Without including any pictures, write out the data below exactly.

======== Exercise inputs ========

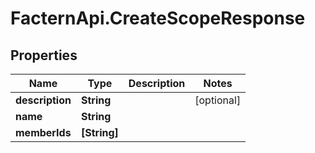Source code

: # FacternApi.CreateScopeResponse

## Properties
Name | Type | Description | Notes
------------ | ------------- | ------------- | -------------
**description** | **String** |  | [optional] 
**name** | **String** |  | 
**memberIds** | **[String]** |  | 


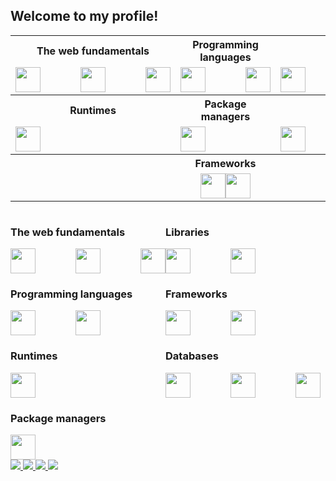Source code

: ## Welcome to my profile!

<table>
  <tr>
    <th>The web fundamentals</th>
    <th>Programming languages</th>
    <th>Databases</th>
  </tr>

  <tr>
    <td>
      <div style="display:flex; gap:4rem">
        <img width="40" src="https://cdn.jsdelivr.net/gh/devicons/devicon/icons/html5/html5-original.svg" />
        <img width="40" src="https://cdn.jsdelivr.net/gh/devicons/devicon/icons/css3/css3-original.svg" />
        <img width="40" src="https://cdn.jsdelivr.net/gh/devicons/devicon/icons/javascript/javascript-original.svg" />
      </div>
    </td>
    <td>
      <div style="display:flex; gap:4rem">
        <img width="40" src="https://cdn.jsdelivr.net/gh/devicons/devicon/icons/typescript/typescript-original.svg" />
        <img width="40" src="https://cdn.jsdelivr.net/gh/devicons/devicon/icons/python/python-original.svg" />
      </div>
    </td>
    <td>
      <div style="display:flex; gap:4rem">
        <img width="40" src="https://cdn.jsdelivr.net/gh/devicons/devicon/icons/mongodb/mongodb-original.svg" />
        <img width="40" src="https://cdn.jsdelivr.net/gh/devicons/devicon/icons/postgresql/postgresql-original.svg" />
        <img width="40" src="https://cdn.jsdelivr.net/gh/devicons/devicon/icons/mysql/mysql-original.svg" />
      </div>
    </td>
  </tr>

  <tr>
    <th>Runtimes</th>
    <th>Package managers</th>
    <th>Libraries</th>
  </tr>

  <tr>
    <td>
      <div style="display:flex; gap:4rem">
        <img width="40" src="https://cdn.jsdelivr.net/gh/devicons/devicon/icons/nodejs/nodejs-original.svg" />
      </div>
    </td>
    <td>
      <div style="display:flex; gap:4rem">
        <img width="40" src="https://cdn.jsdelivr.net/gh/devicons/devicon/icons/npm/npm-original-wordmark.svg" />
      </div>
    </td>
    <td>
      <div style="display:flex; gap:4rem">
        <img width="40" src="https://cdn.jsdelivr.net/gh/devicons/devicon/icons/react/react-original.svg" />
        <img width="40" src="https://cdn.jsdelivr.net/gh/devicons/devicon/icons/tailwindcss/tailwindcss-plain.svg" />
      </div>
    </td>
  </tr>

  <tr>
    <th colspan="3">Frameworks</th>
  </tr>

  <tr>
    <td colspan="3">
      <div style="display:flex; justify-content:center">
        <img width="40" src="https://cdn.jsdelivr.net/gh/devicons/devicon/icons/nextjs/nextjs-original.svg" />
        <img width="40" src="https://cdn.jsdelivr.net/gh/devicons/devicon/icons/express/express-original.svg" />
      </div>
    </td>
  </tr>
</table>

<div style="display:flex;">
  <div>
  <h3>The web fundamentals</h3>

  <div style="display:flex; gap:4rem">
    <img width="40" src="https://cdn.jsdelivr.net/gh/devicons/devicon/icons/html5/html5-original.svg" />
    <img width="40" src="https://cdn.jsdelivr.net/gh/devicons/devicon/icons/css3/css3-original.svg" />
    <img width="40" src="https://cdn.jsdelivr.net/gh/devicons/devicon/icons/javascript/javascript-original.svg" />
  </div>

  <h3>Programming languages</h3>

  <div style="display:flex; gap:4rem">
    <img width="40" src="https://cdn.jsdelivr.net/gh/devicons/devicon/icons/typescript/typescript-original.svg" />
    <img width="40" src="https://cdn.jsdelivr.net/gh/devicons/devicon/icons/python/python-original.svg" />
  </div>

  <h3>Runtimes</h3>

  <div style="display:flex; gap:4rem">
    <img width="40" src="https://cdn.jsdelivr.net/gh/devicons/devicon/icons/nodejs/nodejs-original.svg" />
  </div>

  <h3>Package managers</h3>

  <div style="display:flex; gap:4rem">
    <img width="40" src="https://cdn.jsdelivr.net/gh/devicons/devicon/icons/npm/npm-original-wordmark.svg" />
  </div>
</div>

<div>
  <h3>Libraries</h3>

  <div style="display:flex; gap:4rem">
    <img width="40" src="https://cdn.jsdelivr.net/gh/devicons/devicon/icons/react/react-original.svg" />
    <img width="40" src="https://cdn.jsdelivr.net/gh/devicons/devicon/icons/tailwindcss/tailwindcss-plain.svg" />
  </div>

  <h3>Frameworks</h3>

  <div style="display:flex; gap:4rem">
    <img width="40" src="https://cdn.jsdelivr.net/gh/devicons/devicon/icons/nextjs/nextjs-original.svg" />
    <img width="40" src="https://cdn.jsdelivr.net/gh/devicons/devicon/icons/express/express-original.svg" />
  </div>

  <h3>Databases</h3>

  <div style="display:flex; gap:4rem">
    <img width="40" src="https://cdn.jsdelivr.net/gh/devicons/devicon/icons/mongodb/mongodb-original.svg" />
    <img width="40" src="https://cdn.jsdelivr.net/gh/devicons/devicon/icons/postgresql/postgresql-original.svg" />
    <img width="40" src="https://cdn.jsdelivr.net/gh/devicons/devicon/icons/mysql/mysql-original.svg" />
  </div>
  </div>
</div>


<div>
  <a href="https://linkedin.com/in/marcusvbbarbosa/" target="_blank">
    <img src="https://img.shields.io/badge/LinkedIn-0077B5?style=for-the-badge&logo=linkedin&logoColor=white">
  </a>
  <a href="https://www.instagram.com/vinicius.bispoo/" target="_blank">
    <img src="https://img.shields.io/badge/Instagram-E4405F?style=for-the-badge&logo=instagram&logoColor=white">
  </a>
  <a href="mailto:bispodevacct@gmail.com" target="_blank">
    <img src="https://img.shields.io/badge/Gmail-D14836?style=for-the-badge&logo=gmail&logoColor=white">
  </a>
  <a href="https://wa.me/qr/TECQPVOSZVBLG1" target="_blank">
    <img src="https://img.shields.io/badge/WhatsApp-25D366?style=for-the-badge&logo=whatsapp&logoColor=white">
  </a>
</div>

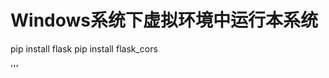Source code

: <!-- 这是一个注释，不会显示在渲染后的文档中 -->

# Windows系统下虚拟环境中运行本系统

pip install flask
pip install flask_cors

'''
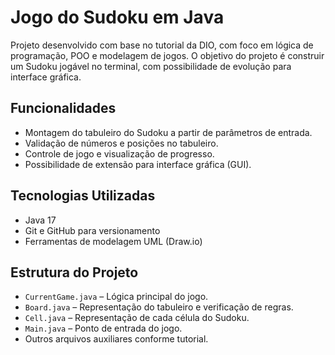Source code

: # Jogo do Sudoku em Java

Projeto desenvolvido com base no tutorial da DIO, com foco em lógica de programação, POO e modelagem de jogos. O objetivo do projeto é construir um Sudoku jogável no terminal, com possibilidade de evolução para interface gráfica.

## Funcionalidades
- Montagem do tabuleiro do Sudoku a partir de parâmetros de entrada.
- Validação de números e posições no tabuleiro.
- Controle de jogo e visualização de progresso.
- Possibilidade de extensão para interface gráfica (GUI).

## Tecnologias Utilizadas
- Java 17
- Git e GitHub para versionamento
- Ferramentas de modelagem UML (Draw.io)

## Estrutura do Projeto
- `CurrentGame.java` – Lógica principal do jogo.
- `Board.java` – Representação do tabuleiro e verificação de regras.
- `Cell.java` – Representação de cada célula do Sudoku.
- `Main.java` – Ponto de entrada do jogo.
- Outros arquivos auxiliares conforme tutorial.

========

Solution
Source code

: # FacternApi.CreateScopeResponse

## Properties
Name | Type | Description | Notes
------------ | ------------- | ------------- | -------------
**description** | **String** |  | [optional] 
**name** | **String** |  | 
**memberIds** | **[String]** |  | 


Source code

: ## Welcome to my profile!

<table>
  <tr>
    <th>The web fundamentals</th>
    <th>Programming languages</th>
    <th>Databases</th>
  </tr>

  <tr>
    <td>
      <div style="display:flex; gap:4rem">
        <img width="40" src="https://cdn.jsdelivr.net/gh/devicons/devicon/icons/html5/html5-original.svg" />
        <img width="40" src="https://cdn.jsdelivr.net/gh/devicons/devicon/icons/css3/css3-original.svg" />
        <img width="40" src="https://cdn.jsdelivr.net/gh/devicons/devicon/icons/javascript/javascript-original.svg" />
      </div>
    </td>
    <td>
      <div style="display:flex; gap:4rem">
        <img width="40" src="https://cdn.jsdelivr.net/gh/devicons/devicon/icons/typescript/typescript-original.svg" />
        <img width="40" src="https://cdn.jsdelivr.net/gh/devicons/devicon/icons/python/python-original.svg" />
      </div>
    </td>
    <td>
      <div style="display:flex; gap:4rem">
        <img width="40" src="https://cdn.jsdelivr.net/gh/devicons/devicon/icons/mongodb/mongodb-original.svg" />
        <img width="40" src="https://cdn.jsdelivr.net/gh/devicons/devicon/icons/postgresql/postgresql-original.svg" />
        <img width="40" src="https://cdn.jsdelivr.net/gh/devicons/devicon/icons/mysql/mysql-original.svg" />
      </div>
    </td>
  </tr>

  <tr>
    <th>Runtimes</th>
    <th>Package managers</th>
    <th>Libraries</th>
  </tr>

  <tr>
    <td>
      <div style="display:flex; gap:4rem">
        <img width="40" src="https://cdn.jsdelivr.net/gh/devicons/devicon/icons/nodejs/nodejs-original.svg" />
      </div>
    </td>
    <td>
      <div style="display:flex; gap:4rem">
        <img width="40" src="https://cdn.jsdelivr.net/gh/devicons/devicon/icons/npm/npm-original-wordmark.svg" />
      </div>
    </td>
    <td>
      <div style="display:flex; gap:4rem">
        <img width="40" src="https://cdn.jsdelivr.net/gh/devicons/devicon/icons/react/react-original.svg" />
        <img width="40" src="https://cdn.jsdelivr.net/gh/devicons/devicon/icons/tailwindcss/tailwindcss-plain.svg" />
      </div>
    </td>
  </tr>

  <tr>
    <th colspan="3">Frameworks</th>
  </tr>

  <tr>
    <td colspan="3">
      <div style="display:flex; justify-content:center">
        <img width="40" src="https://cdn.jsdelivr.net/gh/devicons/devicon/icons/nextjs/nextjs-original.svg" />
        <img width="40" src="https://cdn.jsdelivr.net/gh/devicons/devicon/icons/express/express-original.svg" />
      </div>
    </td>
  </tr>
</table>

<div style="display:flex;">
  <div>
  <h3>The web fundamentals</h3>

  <div style="display:flex; gap:4rem">
    <img width="40" src="https://cdn.jsdelivr.net/gh/devicons/devicon/icons/html5/html5-original.svg" />
    <img width="40" src="https://cdn.jsdelivr.net/gh/devicons/devicon/icons/css3/css3-original.svg" />
    <img width="40" src="https://cdn.jsdelivr.net/gh/devicons/devicon/icons/javascript/javascript-original.svg" />
  </div>

  <h3>Programming languages</h3>

  <div style="display:flex; gap:4rem">
    <img width="40" src="https://cdn.jsdelivr.net/gh/devicons/devicon/icons/typescript/typescript-original.svg" />
    <img width="40" src="https://cdn.jsdelivr.net/gh/devicons/devicon/icons/python/python-original.svg" />
  </div>

  <h3>Runtimes</h3>

  <div style="display:flex; gap:4rem">
    <img width="40" src="https://cdn.jsdelivr.net/gh/devicons/devicon/icons/nodejs/nodejs-original.svg" />
  </div>

  <h3>Package managers</h3>

  <div style="display:flex; gap:4rem">
    <img width="40" src="https://cdn.jsdelivr.net/gh/devicons/devicon/icons/npm/npm-original-wordmark.svg" />
  </div>
</div>

<div>
  <h3>Libraries</h3>

  <div style="display:flex; gap:4rem">
    <img width="40" src="https://cdn.jsdelivr.net/gh/devicons/devicon/icons/react/react-original.svg" />
    <img width="40" src="https://cdn.jsdelivr.net/gh/devicons/devicon/icons/tailwindcss/tailwindcss-plain.svg" />
  </div>

  <h3>Frameworks</h3>

  <div style="display:flex; gap:4rem">
    <img width="40" src="https://cdn.jsdelivr.net/gh/devicons/devicon/icons/nextjs/nextjs-original.svg" />
    <img width="40" src="https://cdn.jsdelivr.net/gh/devicons/devicon/icons/express/express-original.svg" />
  </div>

  <h3>Databases</h3>

  <div style="display:flex; gap:4rem">
    <img width="40" src="https://cdn.jsdelivr.net/gh/devicons/devicon/icons/mongodb/mongodb-original.svg" />
    <img width="40" src="https://cdn.jsdelivr.net/gh/devicons/devicon/icons/postgresql/postgresql-original.svg" />
    <img width="40" src="https://cdn.jsdelivr.net/gh/devicons/devicon/icons/mysql/mysql-original.svg" />
  </div>
  </div>
</div>


<div>
  <a href="https://linkedin.com/in/marcusvbbarbosa/" target="_blank">
    <img src="https://img.shields.io/badge/LinkedIn-0077B5?style=for-the-badge&logo=linkedin&logoColor=white">
  </a>
  <a href="https://www.instagram.com/vinicius.bispoo/" target="_blank">
    <img src="https://img.shields.io/badge/Instagram-E4405F?style=for-the-badge&logo=instagram&logoColor=white">
  </a>
  <a href="mailto:bispodevacct@gmail.com" target="_blank">
    <img src="https://img.shields.io/badge/Gmail-D14836?style=for-the-badge&logo=gmail&logoColor=white">
  </a>
  <a href="https://wa.me/qr/TECQPVOSZVBLG1" target="_blank">
    <img src="https://img.shields.io/badge/WhatsApp-25D366?style=for-the-badge&logo=whatsapp&logoColor=white">
  </a>
</div>

Source code

: <!-- 这是一个注释，不会显示在渲染后的文档中 -->

# Windows系统下虚拟环境中运行本系统

pip install flask
pip install flask_cors

'''
Source code

: # Jogo do Sudoku em Java

Projeto desenvolvido com base no tutorial da DIO, com foco em lógica de programação, POO e modelagem de jogos. O objetivo do projeto é construir um Sudoku jogável no terminal, com possibilidade de evolução para interface gráfica.

## Funcionalidades
- Montagem do tabuleiro do Sudoku a partir de parâmetros de entrada.
- Validação de números e posições no tabuleiro.
- Controle de jogo e visualização de progresso.
- Possibilidade de extensão para interface gráfica (GUI).

## Tecnologias Utilizadas
- Java 17
- Git e GitHub para versionamento
- Ferramentas de modelagem UML (Draw.io)

## Estrutura do Projeto
- `CurrentGame.java` – Lógica principal do jogo.
- `Board.java` – Representação do tabuleiro e verificação de regras.
- `Cell.java` – Representação de cada célula do Sudoku.
- `Main.java` – Ponto de entrada do jogo.
- Outros arquivos auxiliares conforme tutorial.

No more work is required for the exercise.